■ Written exercise
Revise every entry below by replacing "scientific name" with "binomial name" and keeping all other text the same. Omit the pictures from your answer.

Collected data
· · · · ·

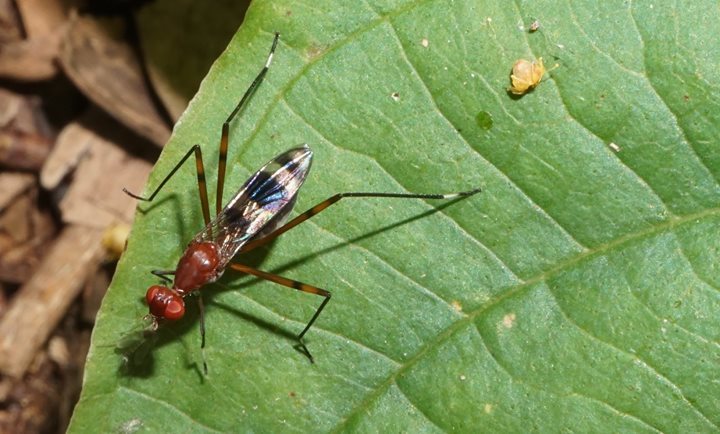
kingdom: Animalia
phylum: Arthropoda
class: Insecta
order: Diptera
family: Micropezidae
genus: Hoplocheiloma
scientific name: Hoplocheiloma totliana
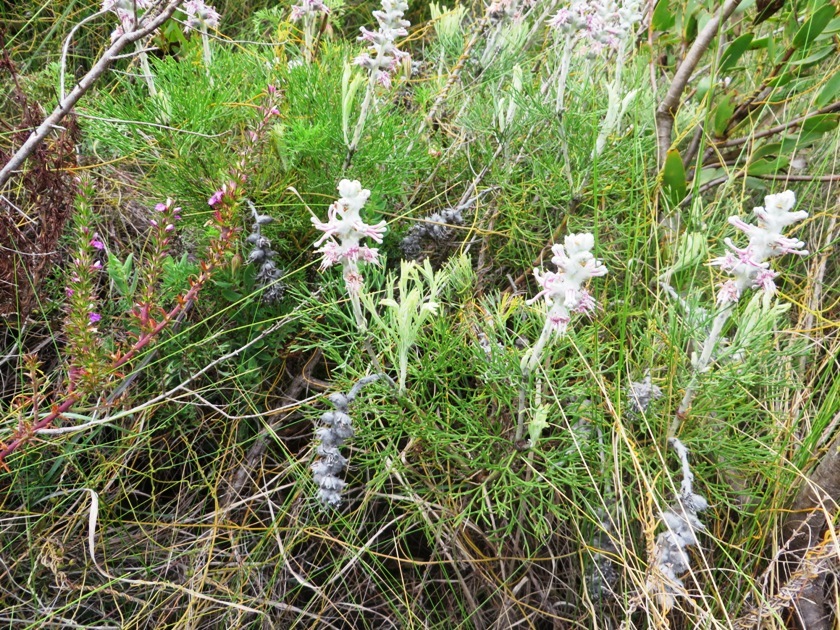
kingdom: Plantae
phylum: Tracheophyta
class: Magnoliopsida
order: Proteales
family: Proteaceae
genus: Paranomus
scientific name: Paranomus spicatus
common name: Kogelberg sceptre
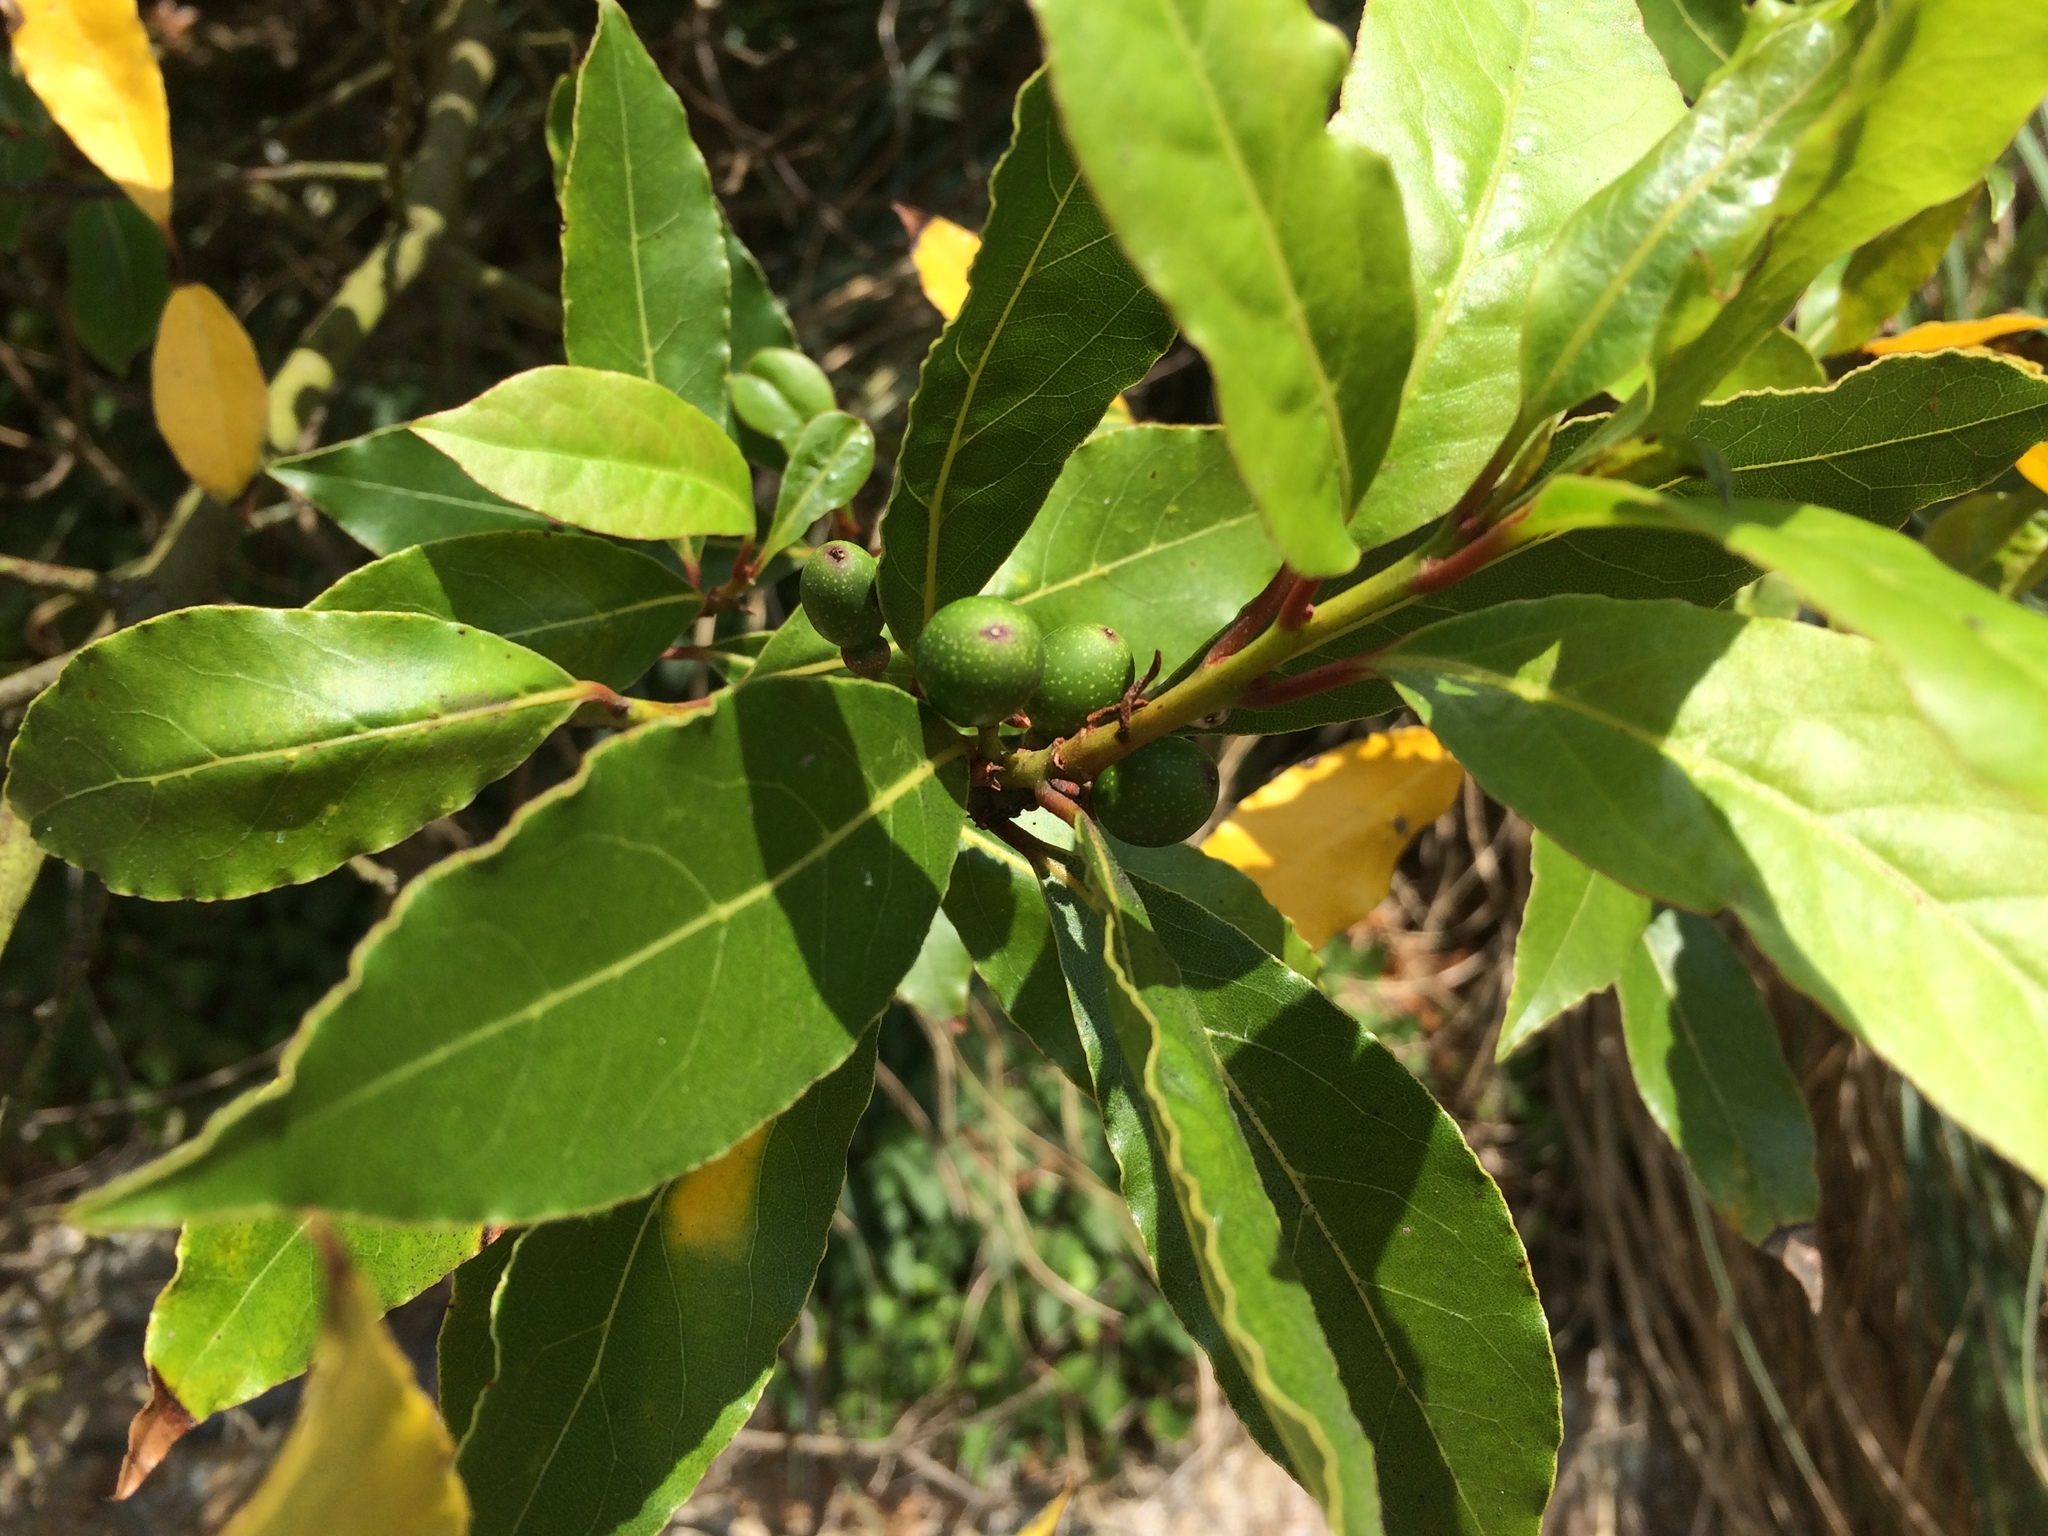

· · · · ·

■ Final result
kingdom: Animalia
phylum: Arthropoda
class: Insecta
order: Diptera
family: Micropezidae
genus: Hoplocheiloma
binomial name: Hoplocheiloma totliana
kingdom: Plantae
phylum: Tracheophyta
class: Magnoliopsida
order: Proteales
family: Proteaceae
genus: Paranomus
binomial name: Paranomus spicatus
common name: Kogelberg sceptre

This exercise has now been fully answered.